■ EXERCISE INPUT ■
Start of Block

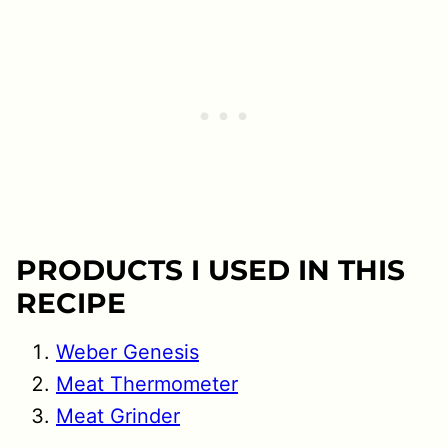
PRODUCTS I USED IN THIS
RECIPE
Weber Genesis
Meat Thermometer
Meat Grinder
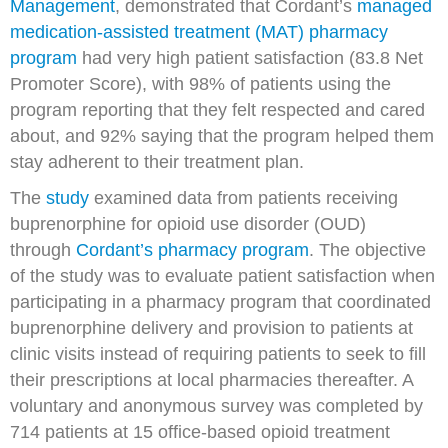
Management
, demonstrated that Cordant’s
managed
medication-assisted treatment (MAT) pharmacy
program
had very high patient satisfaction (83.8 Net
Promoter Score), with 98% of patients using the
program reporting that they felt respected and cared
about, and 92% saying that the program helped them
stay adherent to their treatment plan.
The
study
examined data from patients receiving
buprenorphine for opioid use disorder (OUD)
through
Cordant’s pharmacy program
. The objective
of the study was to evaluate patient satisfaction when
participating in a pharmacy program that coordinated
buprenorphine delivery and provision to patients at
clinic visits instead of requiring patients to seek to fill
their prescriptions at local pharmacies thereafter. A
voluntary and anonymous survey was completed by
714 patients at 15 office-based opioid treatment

End of Block
Start of Block

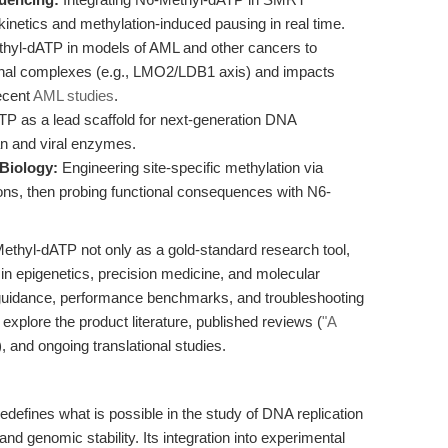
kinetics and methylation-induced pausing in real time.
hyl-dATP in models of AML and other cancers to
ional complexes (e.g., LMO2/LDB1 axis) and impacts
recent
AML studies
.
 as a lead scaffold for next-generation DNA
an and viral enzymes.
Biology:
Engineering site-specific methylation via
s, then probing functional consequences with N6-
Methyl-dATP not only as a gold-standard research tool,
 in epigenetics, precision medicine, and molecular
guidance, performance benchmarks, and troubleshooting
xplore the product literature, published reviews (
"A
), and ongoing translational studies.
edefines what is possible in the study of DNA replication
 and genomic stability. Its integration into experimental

End of Block

■ EXERCISE BRIEF ■
Beginning with the line above that has "PRODUCTS I USED IN THIS" and going on through the line that has "clinic visits instead", retype every line exactly and add nothing else; drop the pictures.

■ YOUR SOLUTION ■
PRODUCTS I USED IN THIS
RECIPE
Weber Genesis
Meat Thermometer
Meat Grinder
Management
, demonstrated that Cordant’s
managed
medication-assisted treatment (MAT) pharmacy
program
had very high patient satisfaction (83.8 Net
Promoter Score), with 98% of patients using the
program reporting that they felt respected and cared
about, and 92% saying that the program helped them
stay adherent to their treatment plan.
The
study
examined data from patients receiving
buprenorphine for opioid use disorder (OUD)
through
Cordant’s pharmacy program
. The objective
of the study was to evaluate patient satisfaction when
participating in a pharmacy program that coordinated
buprenorphine delivery and provision to patients at
clinic visits instead of requiring patients to seek to fill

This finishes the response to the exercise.